WHAT THE TASK REQUIRES = Below are entries with pictures among them; reproduce exactly, and only, the lines from the one containing "to remove use" down to the one containing "stone into Raichu*", without the pictures.

━━━━━ INPUT FOR THIS TASK

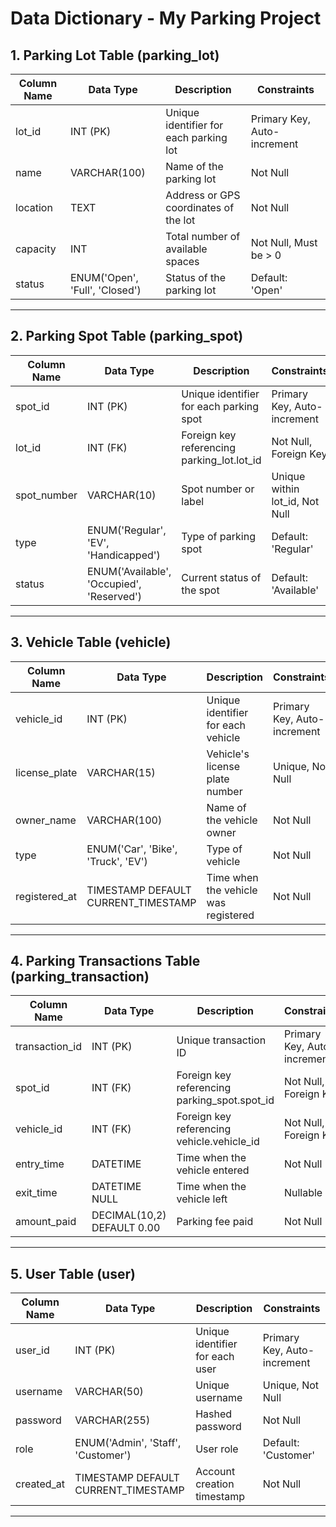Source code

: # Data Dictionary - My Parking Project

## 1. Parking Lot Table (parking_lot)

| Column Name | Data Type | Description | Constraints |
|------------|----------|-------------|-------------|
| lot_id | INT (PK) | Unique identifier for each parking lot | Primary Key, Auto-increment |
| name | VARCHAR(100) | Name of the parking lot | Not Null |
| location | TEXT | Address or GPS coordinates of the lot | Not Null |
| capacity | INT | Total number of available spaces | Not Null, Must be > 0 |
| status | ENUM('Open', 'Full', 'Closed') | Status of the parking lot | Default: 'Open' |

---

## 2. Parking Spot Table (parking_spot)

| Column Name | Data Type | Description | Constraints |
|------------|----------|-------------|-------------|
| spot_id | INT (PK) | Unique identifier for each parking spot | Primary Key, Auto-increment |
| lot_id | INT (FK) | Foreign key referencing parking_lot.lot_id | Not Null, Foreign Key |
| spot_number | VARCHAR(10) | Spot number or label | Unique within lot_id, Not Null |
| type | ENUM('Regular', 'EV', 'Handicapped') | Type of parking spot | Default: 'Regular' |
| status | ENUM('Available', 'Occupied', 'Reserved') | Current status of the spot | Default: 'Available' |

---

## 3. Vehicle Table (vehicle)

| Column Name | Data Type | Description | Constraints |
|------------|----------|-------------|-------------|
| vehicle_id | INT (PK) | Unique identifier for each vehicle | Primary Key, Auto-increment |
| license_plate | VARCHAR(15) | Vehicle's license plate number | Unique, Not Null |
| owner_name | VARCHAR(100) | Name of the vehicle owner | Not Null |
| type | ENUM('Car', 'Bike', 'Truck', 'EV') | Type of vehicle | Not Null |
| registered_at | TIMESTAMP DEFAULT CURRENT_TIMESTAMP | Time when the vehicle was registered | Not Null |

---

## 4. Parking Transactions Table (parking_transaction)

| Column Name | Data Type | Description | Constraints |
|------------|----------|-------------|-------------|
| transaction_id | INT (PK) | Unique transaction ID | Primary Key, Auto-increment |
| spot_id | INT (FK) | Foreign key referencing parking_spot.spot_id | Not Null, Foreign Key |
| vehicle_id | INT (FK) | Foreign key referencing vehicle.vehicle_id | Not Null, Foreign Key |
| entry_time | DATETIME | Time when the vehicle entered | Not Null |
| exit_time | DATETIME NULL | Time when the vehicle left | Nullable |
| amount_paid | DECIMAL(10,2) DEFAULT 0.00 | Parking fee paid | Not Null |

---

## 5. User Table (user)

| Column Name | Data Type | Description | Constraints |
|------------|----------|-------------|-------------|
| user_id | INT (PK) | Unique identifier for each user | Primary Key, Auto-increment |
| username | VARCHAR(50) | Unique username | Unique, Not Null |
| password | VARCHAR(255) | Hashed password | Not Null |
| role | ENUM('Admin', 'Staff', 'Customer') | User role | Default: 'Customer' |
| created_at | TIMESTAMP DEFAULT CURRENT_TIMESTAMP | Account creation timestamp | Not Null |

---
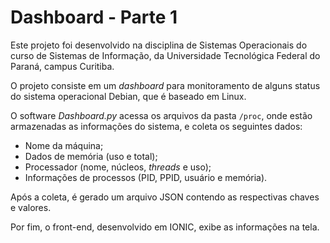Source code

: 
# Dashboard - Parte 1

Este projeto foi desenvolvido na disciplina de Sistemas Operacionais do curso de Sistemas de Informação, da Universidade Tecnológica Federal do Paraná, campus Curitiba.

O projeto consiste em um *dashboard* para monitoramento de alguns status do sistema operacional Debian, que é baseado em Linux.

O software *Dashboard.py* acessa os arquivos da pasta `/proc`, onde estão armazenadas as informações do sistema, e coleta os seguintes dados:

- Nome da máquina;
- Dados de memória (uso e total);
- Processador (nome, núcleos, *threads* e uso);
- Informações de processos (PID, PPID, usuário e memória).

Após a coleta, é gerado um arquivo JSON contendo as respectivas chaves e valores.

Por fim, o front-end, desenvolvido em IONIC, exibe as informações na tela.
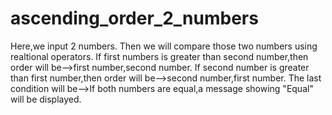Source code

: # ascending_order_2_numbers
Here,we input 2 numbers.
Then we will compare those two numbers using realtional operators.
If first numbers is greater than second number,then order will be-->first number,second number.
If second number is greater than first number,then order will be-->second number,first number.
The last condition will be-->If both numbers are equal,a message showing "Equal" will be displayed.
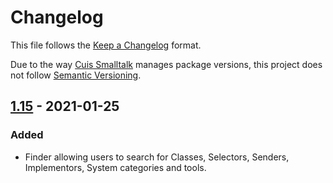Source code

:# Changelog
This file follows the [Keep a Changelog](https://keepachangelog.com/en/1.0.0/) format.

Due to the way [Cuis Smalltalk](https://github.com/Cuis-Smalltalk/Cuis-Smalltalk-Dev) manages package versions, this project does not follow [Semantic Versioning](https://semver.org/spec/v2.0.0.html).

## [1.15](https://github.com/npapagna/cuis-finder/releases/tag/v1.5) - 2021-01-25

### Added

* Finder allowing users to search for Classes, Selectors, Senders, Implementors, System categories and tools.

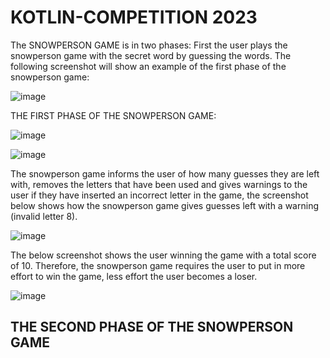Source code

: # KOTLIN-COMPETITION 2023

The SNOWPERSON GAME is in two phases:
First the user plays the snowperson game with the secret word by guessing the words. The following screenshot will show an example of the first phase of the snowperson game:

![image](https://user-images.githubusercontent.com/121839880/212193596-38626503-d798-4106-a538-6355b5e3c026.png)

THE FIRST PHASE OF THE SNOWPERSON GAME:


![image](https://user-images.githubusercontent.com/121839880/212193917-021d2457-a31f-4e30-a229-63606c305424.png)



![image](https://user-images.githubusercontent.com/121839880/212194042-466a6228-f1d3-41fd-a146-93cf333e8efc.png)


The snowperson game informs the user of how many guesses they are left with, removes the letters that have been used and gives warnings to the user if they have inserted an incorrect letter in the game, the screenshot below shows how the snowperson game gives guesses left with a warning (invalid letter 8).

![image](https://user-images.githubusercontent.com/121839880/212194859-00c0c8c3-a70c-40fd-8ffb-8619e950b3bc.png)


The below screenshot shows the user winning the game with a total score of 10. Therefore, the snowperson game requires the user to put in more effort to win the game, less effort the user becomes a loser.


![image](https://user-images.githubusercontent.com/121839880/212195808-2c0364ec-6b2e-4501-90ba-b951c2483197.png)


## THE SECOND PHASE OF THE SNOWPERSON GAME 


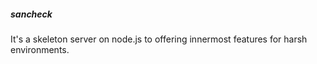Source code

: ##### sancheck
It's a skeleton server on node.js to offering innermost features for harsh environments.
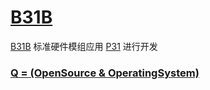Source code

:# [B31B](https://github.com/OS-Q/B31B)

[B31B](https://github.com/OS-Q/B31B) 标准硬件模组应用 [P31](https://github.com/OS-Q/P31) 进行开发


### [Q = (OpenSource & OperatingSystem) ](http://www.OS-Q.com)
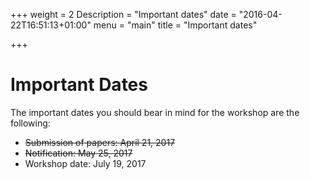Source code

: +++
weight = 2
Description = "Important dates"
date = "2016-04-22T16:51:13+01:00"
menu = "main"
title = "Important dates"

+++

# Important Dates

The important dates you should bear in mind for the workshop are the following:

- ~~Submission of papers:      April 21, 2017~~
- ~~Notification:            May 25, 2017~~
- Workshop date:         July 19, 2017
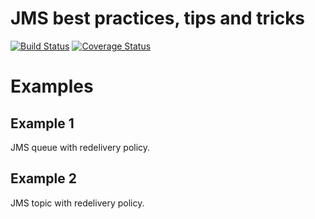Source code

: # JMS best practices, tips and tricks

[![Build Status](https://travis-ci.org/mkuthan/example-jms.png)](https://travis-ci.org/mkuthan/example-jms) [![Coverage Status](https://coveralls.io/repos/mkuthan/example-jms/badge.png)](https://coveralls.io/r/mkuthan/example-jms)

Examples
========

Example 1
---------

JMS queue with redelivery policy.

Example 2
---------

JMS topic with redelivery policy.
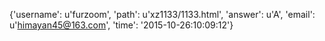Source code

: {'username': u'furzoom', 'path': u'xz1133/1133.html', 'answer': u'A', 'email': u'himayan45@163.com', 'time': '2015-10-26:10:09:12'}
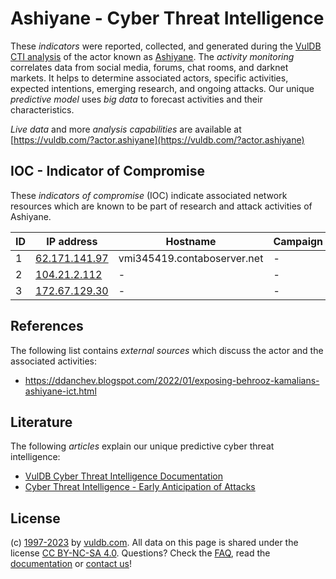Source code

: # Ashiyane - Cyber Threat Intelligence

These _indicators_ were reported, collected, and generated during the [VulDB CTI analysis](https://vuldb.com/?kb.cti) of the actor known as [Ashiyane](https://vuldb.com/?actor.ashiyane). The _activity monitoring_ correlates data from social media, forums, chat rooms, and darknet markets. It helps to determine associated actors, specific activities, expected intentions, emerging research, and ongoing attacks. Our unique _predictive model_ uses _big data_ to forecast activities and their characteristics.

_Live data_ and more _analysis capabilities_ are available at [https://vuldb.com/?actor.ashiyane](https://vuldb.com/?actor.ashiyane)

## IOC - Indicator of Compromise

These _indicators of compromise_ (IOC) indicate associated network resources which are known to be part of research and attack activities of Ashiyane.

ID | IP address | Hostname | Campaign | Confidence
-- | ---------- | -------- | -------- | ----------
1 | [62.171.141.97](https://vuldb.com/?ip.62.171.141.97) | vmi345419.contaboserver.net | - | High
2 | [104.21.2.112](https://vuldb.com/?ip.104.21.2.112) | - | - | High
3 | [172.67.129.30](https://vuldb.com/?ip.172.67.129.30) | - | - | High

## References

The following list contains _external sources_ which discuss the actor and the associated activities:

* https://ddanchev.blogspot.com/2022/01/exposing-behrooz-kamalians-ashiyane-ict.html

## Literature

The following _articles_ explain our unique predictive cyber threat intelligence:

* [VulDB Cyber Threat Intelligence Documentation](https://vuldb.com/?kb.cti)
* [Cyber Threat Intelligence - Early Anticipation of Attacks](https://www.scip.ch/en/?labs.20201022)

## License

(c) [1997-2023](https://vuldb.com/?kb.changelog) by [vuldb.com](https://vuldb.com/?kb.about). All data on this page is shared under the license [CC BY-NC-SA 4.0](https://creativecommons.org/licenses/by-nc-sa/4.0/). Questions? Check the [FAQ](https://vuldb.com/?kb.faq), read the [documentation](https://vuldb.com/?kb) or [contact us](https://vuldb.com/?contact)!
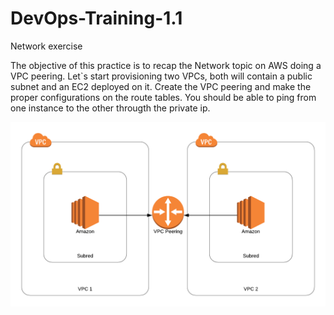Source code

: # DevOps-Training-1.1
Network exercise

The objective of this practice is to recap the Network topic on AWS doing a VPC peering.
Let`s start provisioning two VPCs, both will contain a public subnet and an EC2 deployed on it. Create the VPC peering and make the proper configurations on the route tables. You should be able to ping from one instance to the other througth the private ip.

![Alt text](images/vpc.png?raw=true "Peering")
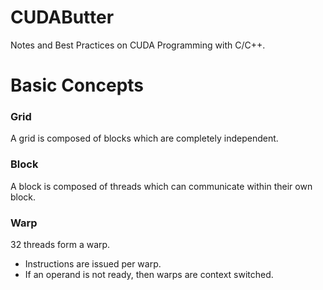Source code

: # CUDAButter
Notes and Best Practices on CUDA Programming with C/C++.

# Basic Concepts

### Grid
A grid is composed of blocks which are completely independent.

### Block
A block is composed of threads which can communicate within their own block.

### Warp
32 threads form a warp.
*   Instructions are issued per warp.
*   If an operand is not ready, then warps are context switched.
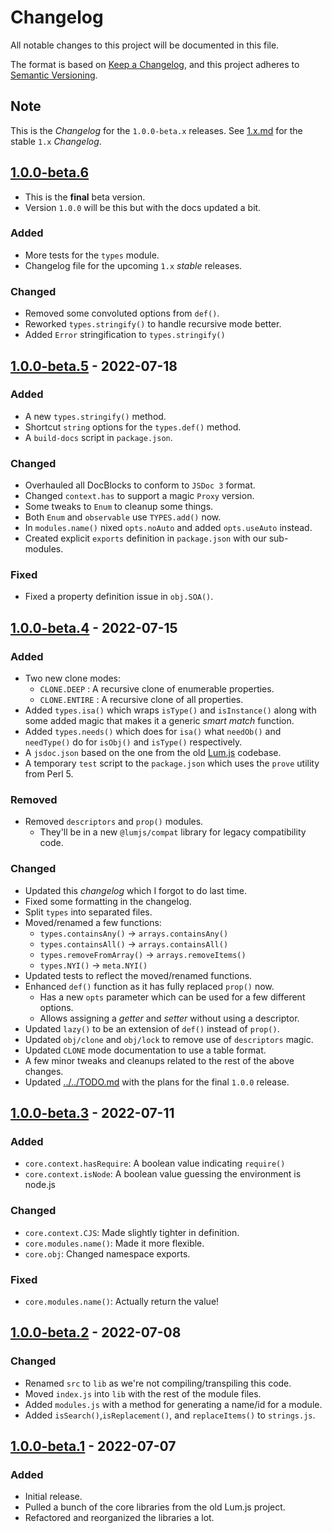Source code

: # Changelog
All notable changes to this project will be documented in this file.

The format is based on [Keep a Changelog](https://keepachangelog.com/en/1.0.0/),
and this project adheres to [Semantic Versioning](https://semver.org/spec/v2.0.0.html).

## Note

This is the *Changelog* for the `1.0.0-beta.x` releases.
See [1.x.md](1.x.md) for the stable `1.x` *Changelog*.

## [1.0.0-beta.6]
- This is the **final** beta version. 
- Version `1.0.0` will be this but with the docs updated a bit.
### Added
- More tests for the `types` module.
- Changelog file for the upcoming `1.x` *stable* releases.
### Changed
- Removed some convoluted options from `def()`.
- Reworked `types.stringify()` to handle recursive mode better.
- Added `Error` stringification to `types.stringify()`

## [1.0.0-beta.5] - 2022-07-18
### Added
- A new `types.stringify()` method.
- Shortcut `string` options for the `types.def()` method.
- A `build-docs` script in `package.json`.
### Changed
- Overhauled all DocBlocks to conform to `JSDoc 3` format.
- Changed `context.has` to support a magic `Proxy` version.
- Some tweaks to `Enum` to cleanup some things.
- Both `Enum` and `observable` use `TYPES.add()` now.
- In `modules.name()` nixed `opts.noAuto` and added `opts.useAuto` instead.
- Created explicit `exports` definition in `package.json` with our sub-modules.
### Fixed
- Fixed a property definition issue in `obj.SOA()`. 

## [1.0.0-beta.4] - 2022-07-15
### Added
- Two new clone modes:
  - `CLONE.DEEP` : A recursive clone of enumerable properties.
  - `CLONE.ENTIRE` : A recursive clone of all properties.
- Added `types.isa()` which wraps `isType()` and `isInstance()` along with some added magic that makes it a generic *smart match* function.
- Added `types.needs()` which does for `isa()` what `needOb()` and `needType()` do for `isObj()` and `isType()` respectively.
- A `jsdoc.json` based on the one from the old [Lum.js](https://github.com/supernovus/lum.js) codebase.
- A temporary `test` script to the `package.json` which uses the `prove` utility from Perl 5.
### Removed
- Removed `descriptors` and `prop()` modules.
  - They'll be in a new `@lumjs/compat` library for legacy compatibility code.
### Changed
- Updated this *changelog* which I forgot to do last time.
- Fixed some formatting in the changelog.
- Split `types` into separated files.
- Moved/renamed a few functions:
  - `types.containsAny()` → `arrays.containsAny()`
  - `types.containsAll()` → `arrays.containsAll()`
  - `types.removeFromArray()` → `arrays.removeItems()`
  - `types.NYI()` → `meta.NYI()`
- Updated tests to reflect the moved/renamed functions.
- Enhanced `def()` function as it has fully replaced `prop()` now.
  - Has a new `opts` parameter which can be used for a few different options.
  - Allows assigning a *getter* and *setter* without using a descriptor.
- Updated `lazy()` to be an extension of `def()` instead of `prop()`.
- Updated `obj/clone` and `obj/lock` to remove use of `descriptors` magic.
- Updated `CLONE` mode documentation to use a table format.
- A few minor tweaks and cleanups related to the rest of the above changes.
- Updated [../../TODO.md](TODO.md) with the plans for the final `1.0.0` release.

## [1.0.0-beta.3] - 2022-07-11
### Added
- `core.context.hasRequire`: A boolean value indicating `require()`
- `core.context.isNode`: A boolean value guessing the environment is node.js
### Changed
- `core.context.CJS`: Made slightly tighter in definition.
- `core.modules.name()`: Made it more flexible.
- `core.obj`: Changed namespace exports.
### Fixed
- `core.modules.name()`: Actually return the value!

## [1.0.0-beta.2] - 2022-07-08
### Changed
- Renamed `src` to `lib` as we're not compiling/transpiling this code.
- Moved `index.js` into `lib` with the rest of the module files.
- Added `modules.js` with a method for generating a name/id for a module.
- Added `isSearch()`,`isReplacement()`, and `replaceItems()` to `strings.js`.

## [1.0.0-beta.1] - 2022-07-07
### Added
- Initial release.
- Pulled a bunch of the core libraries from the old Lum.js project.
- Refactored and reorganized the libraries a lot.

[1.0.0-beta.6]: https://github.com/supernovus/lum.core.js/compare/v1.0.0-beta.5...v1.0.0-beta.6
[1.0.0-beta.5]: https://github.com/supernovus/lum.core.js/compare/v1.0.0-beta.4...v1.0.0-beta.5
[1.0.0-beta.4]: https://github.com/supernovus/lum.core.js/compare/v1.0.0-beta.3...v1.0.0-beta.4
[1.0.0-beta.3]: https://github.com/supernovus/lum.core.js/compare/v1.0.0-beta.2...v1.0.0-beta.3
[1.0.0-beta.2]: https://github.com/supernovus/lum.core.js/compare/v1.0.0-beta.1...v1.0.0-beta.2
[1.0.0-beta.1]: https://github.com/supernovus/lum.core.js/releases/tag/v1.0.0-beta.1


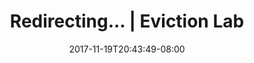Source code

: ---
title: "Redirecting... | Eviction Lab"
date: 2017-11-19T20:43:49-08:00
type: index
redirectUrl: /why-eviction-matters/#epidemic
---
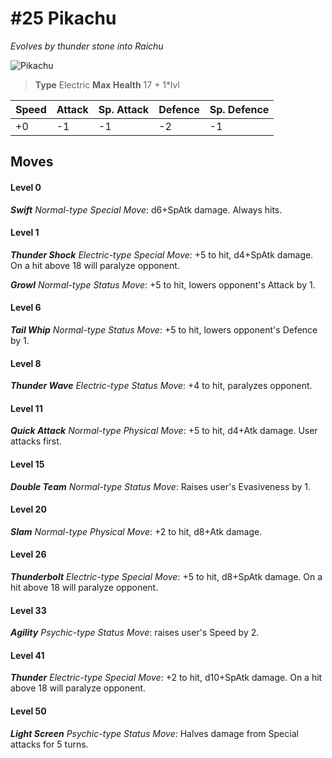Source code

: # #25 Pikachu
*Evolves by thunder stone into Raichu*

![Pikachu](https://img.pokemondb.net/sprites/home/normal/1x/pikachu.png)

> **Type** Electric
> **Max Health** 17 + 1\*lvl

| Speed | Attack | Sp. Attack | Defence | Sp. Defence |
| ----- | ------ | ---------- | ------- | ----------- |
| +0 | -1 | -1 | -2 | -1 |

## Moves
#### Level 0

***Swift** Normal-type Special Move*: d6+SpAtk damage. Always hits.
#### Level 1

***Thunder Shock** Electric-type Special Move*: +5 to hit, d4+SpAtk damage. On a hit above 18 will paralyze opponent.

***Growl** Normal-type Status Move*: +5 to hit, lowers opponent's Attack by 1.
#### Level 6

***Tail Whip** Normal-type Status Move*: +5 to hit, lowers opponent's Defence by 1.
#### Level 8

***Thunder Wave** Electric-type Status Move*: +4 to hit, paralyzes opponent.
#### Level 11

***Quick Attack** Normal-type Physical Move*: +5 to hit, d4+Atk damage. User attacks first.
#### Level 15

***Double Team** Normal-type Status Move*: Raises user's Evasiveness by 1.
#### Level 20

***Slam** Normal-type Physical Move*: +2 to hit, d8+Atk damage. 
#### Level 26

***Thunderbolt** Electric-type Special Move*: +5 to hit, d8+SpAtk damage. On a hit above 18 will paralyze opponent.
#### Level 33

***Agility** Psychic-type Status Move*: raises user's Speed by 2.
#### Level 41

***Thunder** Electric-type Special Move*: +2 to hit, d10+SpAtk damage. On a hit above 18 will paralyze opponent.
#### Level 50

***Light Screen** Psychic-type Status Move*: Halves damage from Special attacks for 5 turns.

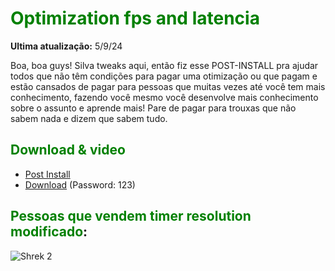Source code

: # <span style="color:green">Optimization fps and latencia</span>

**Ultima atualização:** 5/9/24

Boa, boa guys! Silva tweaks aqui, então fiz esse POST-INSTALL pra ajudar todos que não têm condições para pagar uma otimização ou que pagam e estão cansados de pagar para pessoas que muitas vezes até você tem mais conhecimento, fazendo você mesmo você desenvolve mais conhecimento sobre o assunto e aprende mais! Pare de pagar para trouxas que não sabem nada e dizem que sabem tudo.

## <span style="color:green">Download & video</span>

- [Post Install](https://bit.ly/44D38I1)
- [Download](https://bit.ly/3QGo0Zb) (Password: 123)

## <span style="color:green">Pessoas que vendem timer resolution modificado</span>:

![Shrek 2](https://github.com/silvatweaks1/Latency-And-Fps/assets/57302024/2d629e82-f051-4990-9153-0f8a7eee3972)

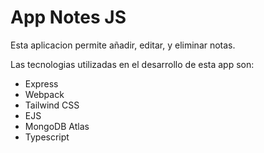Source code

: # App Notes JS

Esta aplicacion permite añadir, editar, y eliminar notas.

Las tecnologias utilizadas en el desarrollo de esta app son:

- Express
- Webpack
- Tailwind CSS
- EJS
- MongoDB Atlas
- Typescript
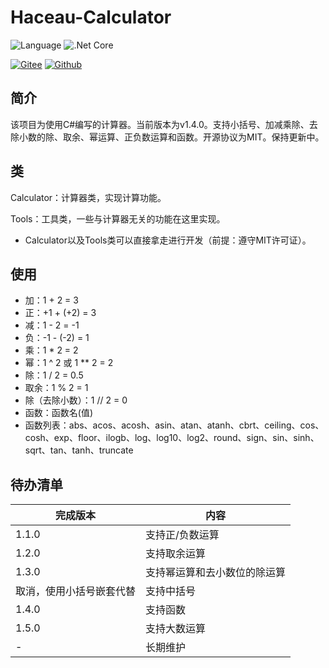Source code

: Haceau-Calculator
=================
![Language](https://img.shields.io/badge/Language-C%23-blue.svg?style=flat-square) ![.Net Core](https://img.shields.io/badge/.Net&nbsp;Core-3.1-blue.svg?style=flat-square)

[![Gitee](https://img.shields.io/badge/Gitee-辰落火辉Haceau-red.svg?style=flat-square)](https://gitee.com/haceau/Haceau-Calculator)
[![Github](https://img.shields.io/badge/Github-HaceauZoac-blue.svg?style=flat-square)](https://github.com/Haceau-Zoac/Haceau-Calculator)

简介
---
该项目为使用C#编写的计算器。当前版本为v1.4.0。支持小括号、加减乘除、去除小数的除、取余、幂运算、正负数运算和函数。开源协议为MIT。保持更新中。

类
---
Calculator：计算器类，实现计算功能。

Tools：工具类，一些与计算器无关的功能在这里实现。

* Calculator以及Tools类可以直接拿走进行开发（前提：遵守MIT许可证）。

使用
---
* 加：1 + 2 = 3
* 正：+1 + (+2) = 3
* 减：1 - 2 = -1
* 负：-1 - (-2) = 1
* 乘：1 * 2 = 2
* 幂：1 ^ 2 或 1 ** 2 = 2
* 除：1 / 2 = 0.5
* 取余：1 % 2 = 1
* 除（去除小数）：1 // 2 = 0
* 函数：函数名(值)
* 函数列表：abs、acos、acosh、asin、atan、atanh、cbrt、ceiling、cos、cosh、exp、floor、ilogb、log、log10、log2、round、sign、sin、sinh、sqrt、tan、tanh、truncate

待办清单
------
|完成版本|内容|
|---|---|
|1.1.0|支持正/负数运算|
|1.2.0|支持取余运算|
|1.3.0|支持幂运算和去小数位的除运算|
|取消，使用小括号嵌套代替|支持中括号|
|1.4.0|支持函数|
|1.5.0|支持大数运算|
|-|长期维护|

━━━━━━━━━━

ANSWER SPACE =
- Updated `obj/clone` and `obj/lock` to remove use of `descriptors` magic.
- Updated `CLONE` mode documentation to use a table format.
- A few minor tweaks and cleanups related to the rest of the above changes.
- Updated [../../TODO.md](TODO.md) with the plans for the final `1.0.0` release.

## [1.0.0-beta.3] - 2022-07-11
### Added
- `core.context.hasRequire`: A boolean value indicating `require()`
- `core.context.isNode`: A boolean value guessing the environment is node.js
### Changed
- `core.context.CJS`: Made slightly tighter in definition.
- `core.modules.name()`: Made it more flexible.
- `core.obj`: Changed namespace exports.
### Fixed
- `core.modules.name()`: Actually return the value!

## [1.0.0-beta.2] - 2022-07-08
### Changed
- Renamed `src` to `lib` as we're not compiling/transpiling this code.
- Moved `index.js` into `lib` with the rest of the module files.
- Added `modules.js` with a method for generating a name/id for a module.
- Added `isSearch()`,`isReplacement()`, and `replaceItems()` to `strings.js`.

## [1.0.0-beta.1] - 2022-07-07
### Added
- Initial release.
- Pulled a bunch of the core libraries from the old Lum.js project.
- Refactored and reorganized the libraries a lot.

[1.0.0-beta.6]: https://github.com/supernovus/lum.core.js/compare/v1.0.0-beta.5...v1.0.0-beta.6
[1.0.0-beta.5]: https://github.com/supernovus/lum.core.js/compare/v1.0.0-beta.4...v1.0.0-beta.5
[1.0.0-beta.4]: https://github.com/supernovus/lum.core.js/compare/v1.0.0-beta.3...v1.0.0-beta.4
[1.0.0-beta.3]: https://github.com/supernovus/lum.core.js/compare/v1.0.0-beta.2...v1.0.0-beta.3
[1.0.0-beta.2]: https://github.com/supernovus/lum.core.js/compare/v1.0.0-beta.1...v1.0.0-beta.2
[1.0.0-beta.1]: https://github.com/supernovus/lum.core.js/releases/tag/v1.0.0-beta.1


Source code

: ---
title: "Redirecting... | Eviction Lab"
date: 2017-11-19T20:43:49-08:00
type: index
redirectUrl: /why-eviction-matters/#epidemic
---
Source code

: # #25 Pikachu
*Evolves by thunder stone into Raichu*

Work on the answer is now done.